* Instructions to follow: Print the whole listing below exactly, skipping every picture.

:: Task input

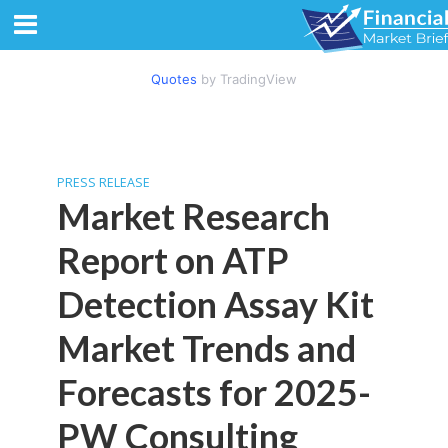
Quotes
by TradingView
PRESS RELEASE
Market Research
Report on ATP
Detection Assay Kit
Market Trends and
Forecasts for 2025-
PW Consulting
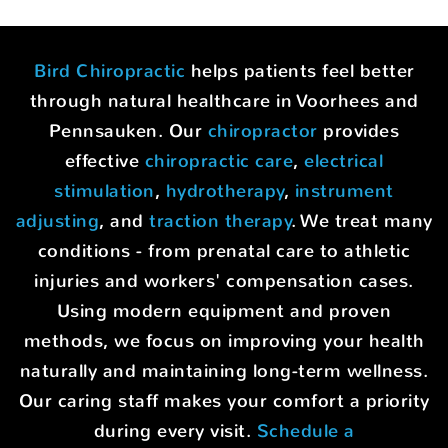
Bird Chiropractic
helps patients feel better
through natural healthcare in Voorhees and
Pennsauken. Our
chiropractor
provides
effective
chiropractic care
,
electrical
stimulation
,
hydrotherapy
,
instrument
adjusting
, and
traction therapy
. We treat many
conditions - from prenatal care to athletic
injuries and workers' compensation cases.
Using modern equipment and proven
methods, we focus on improving your health
naturally and maintaining long-term wellness.
Our caring staff makes your comfort a priority
during every visit.
Schedule a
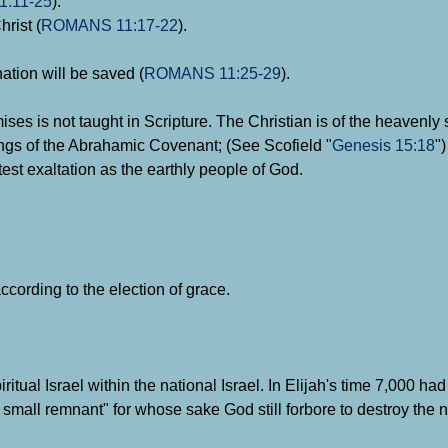
:11-25
).
hrist (
ROMANS 11:17-22
).
ation will be saved (
ROMANS 11:25-29
).
mises is not taught in Scripture. The Christian is of the heavenl
ings of the Abrahamic Covenant; (See Scofield "
Genesis 15:18
")
test exaltation as the earthly people of God.
ccording to the election of grace.
iritual Israel within the national Israel. In Elijah's time 7,000 h
ry small remnant" for whose sake God still forbore to destroy the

::::

* Completed exercise:
Quotes
by TradingView
PRESS RELEASE
Market Research
Report on ATP
Detection Assay Kit
Market Trends and
Forecasts for 2025-
PW Consulting
Bird Chiropractic
helps patients feel better
through natural healthcare in Voorhees and
Pennsauken. Our
chiropractor
provides
effective
chiropractic care
,
electrical
stimulation
,
hydrotherapy
,
instrument
adjusting
, and
traction therapy
. We treat many
conditions - from prenatal care to athletic
injuries and workers' compensation cases.
Using modern equipment and proven
methods, we focus on improving your health
naturally and maintaining long-term wellness.
Our caring staff makes your comfort a priority
during every visit.
Schedule a
:11-25
).
hrist (
ROMANS 11:17-22
).
ation will be saved (
ROMANS 11:25-29
).
mises is not taught in Scripture. The Christian is of the heavenl
ings of the Abrahamic Covenant; (See Scofield "
Genesis 15:18
")
test exaltation as the earthly people of God.
ccording to the election of grace.
iritual Israel within the national Israel. In Elijah's time 7,000 h
ry small remnant" for whose sake God still forbore to destroy the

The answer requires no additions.